# [Problem to solve]
Go through the entries below and print each one exactly.
-- Data for this task follows --
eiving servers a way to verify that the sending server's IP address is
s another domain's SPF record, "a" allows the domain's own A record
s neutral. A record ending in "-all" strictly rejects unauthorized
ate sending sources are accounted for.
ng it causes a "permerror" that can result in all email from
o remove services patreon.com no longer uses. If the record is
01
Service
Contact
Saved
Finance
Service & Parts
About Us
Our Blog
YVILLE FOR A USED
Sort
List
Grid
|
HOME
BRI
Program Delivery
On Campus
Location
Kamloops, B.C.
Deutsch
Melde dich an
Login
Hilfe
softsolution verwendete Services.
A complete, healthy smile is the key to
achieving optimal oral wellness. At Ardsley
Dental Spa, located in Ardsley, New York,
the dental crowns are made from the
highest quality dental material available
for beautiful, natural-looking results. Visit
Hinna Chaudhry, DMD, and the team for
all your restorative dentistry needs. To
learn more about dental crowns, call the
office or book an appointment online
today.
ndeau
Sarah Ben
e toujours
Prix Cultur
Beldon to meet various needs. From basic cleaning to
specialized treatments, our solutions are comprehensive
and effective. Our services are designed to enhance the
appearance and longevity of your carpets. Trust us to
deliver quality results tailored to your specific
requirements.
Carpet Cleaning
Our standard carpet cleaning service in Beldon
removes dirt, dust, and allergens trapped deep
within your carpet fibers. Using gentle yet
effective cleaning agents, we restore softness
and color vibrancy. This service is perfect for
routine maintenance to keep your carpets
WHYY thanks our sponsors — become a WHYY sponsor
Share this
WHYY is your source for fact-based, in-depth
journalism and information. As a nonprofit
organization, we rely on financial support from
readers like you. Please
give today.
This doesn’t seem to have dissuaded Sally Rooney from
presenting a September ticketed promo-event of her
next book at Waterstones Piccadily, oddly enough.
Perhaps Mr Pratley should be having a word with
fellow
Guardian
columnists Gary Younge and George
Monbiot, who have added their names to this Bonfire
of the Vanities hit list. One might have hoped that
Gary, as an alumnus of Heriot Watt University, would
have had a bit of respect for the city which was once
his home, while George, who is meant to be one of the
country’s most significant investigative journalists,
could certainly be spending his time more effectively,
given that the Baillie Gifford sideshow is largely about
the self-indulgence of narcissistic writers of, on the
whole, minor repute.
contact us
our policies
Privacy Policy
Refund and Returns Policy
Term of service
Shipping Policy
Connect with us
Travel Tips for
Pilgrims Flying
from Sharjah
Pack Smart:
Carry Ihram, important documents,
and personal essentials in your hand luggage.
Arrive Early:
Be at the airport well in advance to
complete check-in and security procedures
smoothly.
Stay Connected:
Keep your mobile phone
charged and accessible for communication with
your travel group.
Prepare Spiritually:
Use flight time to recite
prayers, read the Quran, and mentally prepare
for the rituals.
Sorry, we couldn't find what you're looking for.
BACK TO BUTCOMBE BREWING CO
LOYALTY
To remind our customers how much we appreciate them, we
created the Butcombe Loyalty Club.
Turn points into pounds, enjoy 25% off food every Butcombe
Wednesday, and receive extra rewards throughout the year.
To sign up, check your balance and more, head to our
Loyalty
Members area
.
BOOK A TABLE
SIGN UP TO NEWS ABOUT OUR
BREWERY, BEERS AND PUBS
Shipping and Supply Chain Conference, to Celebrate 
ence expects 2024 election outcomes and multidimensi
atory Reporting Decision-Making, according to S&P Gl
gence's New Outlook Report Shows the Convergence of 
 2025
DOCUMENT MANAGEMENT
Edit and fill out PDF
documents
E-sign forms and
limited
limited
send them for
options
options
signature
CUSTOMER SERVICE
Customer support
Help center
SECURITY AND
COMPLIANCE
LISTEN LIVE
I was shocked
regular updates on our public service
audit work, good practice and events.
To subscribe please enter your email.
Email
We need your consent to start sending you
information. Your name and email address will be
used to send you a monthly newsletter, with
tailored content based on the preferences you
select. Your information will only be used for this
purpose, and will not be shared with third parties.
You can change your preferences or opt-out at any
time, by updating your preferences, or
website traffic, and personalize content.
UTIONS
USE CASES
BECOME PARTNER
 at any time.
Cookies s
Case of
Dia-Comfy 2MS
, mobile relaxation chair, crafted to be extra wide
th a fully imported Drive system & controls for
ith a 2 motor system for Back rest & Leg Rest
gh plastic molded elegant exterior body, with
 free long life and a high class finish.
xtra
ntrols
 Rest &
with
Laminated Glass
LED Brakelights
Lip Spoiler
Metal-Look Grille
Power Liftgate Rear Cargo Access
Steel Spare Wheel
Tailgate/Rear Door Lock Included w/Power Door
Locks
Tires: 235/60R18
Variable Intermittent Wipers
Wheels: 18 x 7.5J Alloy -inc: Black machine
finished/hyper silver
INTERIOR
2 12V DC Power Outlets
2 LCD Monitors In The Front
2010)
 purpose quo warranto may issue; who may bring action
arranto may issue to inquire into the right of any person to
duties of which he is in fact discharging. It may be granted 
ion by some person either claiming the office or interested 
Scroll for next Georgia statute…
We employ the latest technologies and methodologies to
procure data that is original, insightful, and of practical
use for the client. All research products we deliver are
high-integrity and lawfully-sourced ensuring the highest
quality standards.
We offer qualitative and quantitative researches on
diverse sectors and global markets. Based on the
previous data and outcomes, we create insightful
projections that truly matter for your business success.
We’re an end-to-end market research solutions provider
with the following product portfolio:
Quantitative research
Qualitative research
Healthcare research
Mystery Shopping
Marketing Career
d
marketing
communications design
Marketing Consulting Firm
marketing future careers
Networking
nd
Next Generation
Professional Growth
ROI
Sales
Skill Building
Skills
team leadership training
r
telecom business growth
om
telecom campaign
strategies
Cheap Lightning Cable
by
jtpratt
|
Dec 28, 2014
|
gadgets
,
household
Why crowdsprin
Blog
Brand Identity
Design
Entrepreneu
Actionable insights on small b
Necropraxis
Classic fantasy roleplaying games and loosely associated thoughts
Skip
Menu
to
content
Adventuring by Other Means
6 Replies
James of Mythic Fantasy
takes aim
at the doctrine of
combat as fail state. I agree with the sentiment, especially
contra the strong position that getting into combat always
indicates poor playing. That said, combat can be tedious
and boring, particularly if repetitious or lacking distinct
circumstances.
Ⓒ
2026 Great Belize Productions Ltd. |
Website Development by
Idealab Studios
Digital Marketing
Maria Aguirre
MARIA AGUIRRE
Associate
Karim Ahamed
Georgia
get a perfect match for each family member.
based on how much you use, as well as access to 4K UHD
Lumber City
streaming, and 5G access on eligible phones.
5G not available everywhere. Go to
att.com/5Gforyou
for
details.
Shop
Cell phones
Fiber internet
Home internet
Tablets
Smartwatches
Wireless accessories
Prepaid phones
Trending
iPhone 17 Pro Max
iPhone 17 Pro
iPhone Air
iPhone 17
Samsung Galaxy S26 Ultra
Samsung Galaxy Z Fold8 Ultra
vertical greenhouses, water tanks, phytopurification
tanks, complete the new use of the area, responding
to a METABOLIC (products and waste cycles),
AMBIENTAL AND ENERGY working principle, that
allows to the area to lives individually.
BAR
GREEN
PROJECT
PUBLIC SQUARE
-- Data for this task concluded --
# [Finished task]
eiving servers a way to verify that the sending server's IP address is
s another domain's SPF record, "a" allows the domain's own A record
s neutral. A record ending in "-all" strictly rejects unauthorized
ate sending sources are accounted for.
ng it causes a "permerror" that can result in all email from
o remove services patreon.com no longer uses. If the record is
01
Service
Contact
Saved
Finance
Service & Parts
About Us
Our Blog
YVILLE FOR A USED
Sort
List
Grid
|
HOME
BRI
Program Delivery
On Campus
Location
Kamloops, B.C.
Deutsch
Melde dich an
Login
Hilfe
softsolution verwendete Services.
A complete, healthy smile is the key to
achieving optimal oral wellness. At Ardsley
Dental Spa, located in Ardsley, New York,
the dental crowns are made from the
highest quality dental material available
for beautiful, natural-looking results. Visit
Hinna Chaudhry, DMD, and the team for
all your restorative dentistry needs. To
learn more about dental crowns, call the
office or book an appointment online
today.
ndeau
Sarah Ben
e toujours
Prix Cultur
Beldon to meet various needs. From basic cleaning to
specialized treatments, our solutions are comprehensive
and effective. Our services are designed to enhance the
appearance and longevity of your carpets. Trust us to
deliver quality results tailored to your specific
requirements.
Carpet Cleaning
Our standard carpet cleaning service in Beldon
removes dirt, dust, and allergens trapped deep
within your carpet fibers. Using gentle yet
effective cleaning agents, we restore softness
and color vibrancy. This service is perfect for
routine maintenance to keep your carpets
WHYY thanks our sponsors — become a WHYY sponsor
Share this
WHYY is your source for fact-based, in-depth
journalism and information. As a nonprofit
organization, we rely on financial support from
readers like you. Please
give today.
This doesn’t seem to have dissuaded Sally Rooney from
presenting a September ticketed promo-event of her
next book at Waterstones Piccadily, oddly enough.
Perhaps Mr Pratley should be having a word with
fellow
Guardian
columnists Gary Younge and George
Monbiot, who have added their names to this Bonfire
of the Vanities hit list. One might have hoped that
Gary, as an alumnus of Heriot Watt University, would
have had a bit of respect for the city which was once
his home, while George, who is meant to be one of the
country’s most significant investigative journalists,
could certainly be spending his time more effectively,
given that the Baillie Gifford sideshow is largely about
the self-indulgence of narcissistic writers of, on the
whole, minor repute.
contact us
our policies
Privacy Policy
Refund and Returns Policy
Term of service
Shipping Policy
Connect with us
Travel Tips for
Pilgrims Flying
from Sharjah
Pack Smart:
Carry Ihram, important documents,
and personal essentials in your hand luggage.
Arrive Early:
Be at the airport well in advance to
complete check-in and security procedures
smoothly.
Stay Connected:
Keep your mobile phone
charged and accessible for communication with
your travel group.
Prepare Spiritually:
Use flight time to recite
prayers, read the Quran, and mentally prepare
for the rituals.
Sorry, we couldn't find what you're looking for.
BACK TO BUTCOMBE BREWING CO
LOYALTY
To remind our customers how much we appreciate them, we
created the Butcombe Loyalty Club.
Turn points into pounds, enjoy 25% off food every Butcombe
Wednesday, and receive extra rewards throughout the year.
To sign up, check your balance and more, head to our
Loyalty
Members area
.
BOOK A TABLE
SIGN UP TO NEWS ABOUT OUR
BREWERY, BEERS AND PUBS
Shipping and Supply Chain Conference, to Celebrate 
ence expects 2024 election outcomes and multidimensi
atory Reporting Decision-Making, according to S&P Gl
gence's New Outlook Report Shows the Convergence of 
 2025
DOCUMENT MANAGEMENT
Edit and fill out PDF
documents
E-sign forms and
limited
limited
send them for
options
options
signature
CUSTOMER SERVICE
Customer support
Help center
SECURITY AND
COMPLIANCE
LISTEN LIVE
I was shocked
regular updates on our public service
audit work, good practice and events.
To subscribe please enter your email.
Email
We need your consent to start sending you
information. Your name and email address will be
used to send you a monthly newsletter, with
tailored content based on the preferences you
select. Your information will only be used for this
purpose, and will not be shared with third parties.
You can change your preferences or opt-out at any
time, by updating your preferences, or
website traffic, and personalize content.
UTIONS
USE CASES
BECOME PARTNER
 at any time.
Cookies s
Case of
Dia-Comfy 2MS
, mobile relaxation chair, crafted to be extra wide
th a fully imported Drive system & controls for
ith a 2 motor system for Back rest & Leg Rest
gh plastic molded elegant exterior body, with
 free long life and a high class finish.
xtra
ntrols
 Rest &
with
Laminated Glass
LED Brakelights
Lip Spoiler
Metal-Look Grille
Power Liftgate Rear Cargo Access
Steel Spare Wheel
Tailgate/Rear Door Lock Included w/Power Door
Locks
Tires: 235/60R18
Variable Intermittent Wipers
Wheels: 18 x 7.5J Alloy -inc: Black machine
finished/hyper silver
INTERIOR
2 12V DC Power Outlets
2 LCD Monitors In The Front
2010)
 purpose quo warranto may issue; who may bring action
arranto may issue to inquire into the right of any person to
duties of which he is in fact discharging. It may be granted 
ion by some person either claiming the office or interested 
Scroll for next Georgia statute…
We employ the latest technologies and methodologies to
procure data that is original, insightful, and of practical
use for the client. All research products we deliver are
high-integrity and lawfully-sourced ensuring the highest
quality standards.
We offer qualitative and quantitative researches on
diverse sectors and global markets. Based on the
previous data and outcomes, we create insightful
projections that truly matter for your business success.
We’re an end-to-end market research solutions provider
with the following product portfolio:
Quantitative research
Qualitative research
Healthcare research
Mystery Shopping
Marketing Career
d
marketing
communications design
Marketing Consulting Firm
marketing future careers
Networking
nd
Next Generation
Professional Growth
ROI
Sales
Skill Building
Skills
team leadership training
r
telecom business growth
om
telecom campaign
strategies
Cheap Lightning Cable
by
jtpratt
|
Dec 28, 2014
|
gadgets
,
household
Why crowdsprin
Blog
Brand Identity
Design
Entrepreneu
Actionable insights on small b
Necropraxis
Classic fantasy roleplaying games and loosely associated thoughts
Skip
Menu
to
content
Adventuring by Other Means
6 Replies
James of Mythic Fantasy
takes aim
at the doctrine of
combat as fail state. I agree with the sentiment, especially
contra the strong position that getting into combat always
indicates poor playing. That said, combat can be tedious
and boring, particularly if repetitious or lacking distinct
circumstances.
Ⓒ
2026 Great Belize Productions Ltd. |
Website Development by
Idealab Studios
Digital Marketing
Maria Aguirre
MARIA AGUIRRE
Associate
Karim Ahamed
Georgia
get a perfect match for each family member.
based on how much you use, as well as access to 4K UHD
Lumber City
streaming, and 5G access on eligible phones.
5G not available everywhere. Go to
att.com/5Gforyou
for
details.
Shop
Cell phones
Fiber internet
Home internet
Tablets
Smartwatches
Wireless accessories
Prepaid phones
Trending
iPhone 17 Pro Max
iPhone 17 Pro
iPhone Air
iPhone 17
Samsung Galaxy S26 Ultra
Samsung Galaxy Z Fold8 Ultra
vertical greenhouses, water tanks, phytopurification
tanks, complete the new use of the area, responding
to a METABOLIC (products and waste cycles),
AMBIENTAL AND ENERGY working principle, that
allows to the area to lives individually.
BAR
GREEN
PROJECT
PUBLIC SQUARE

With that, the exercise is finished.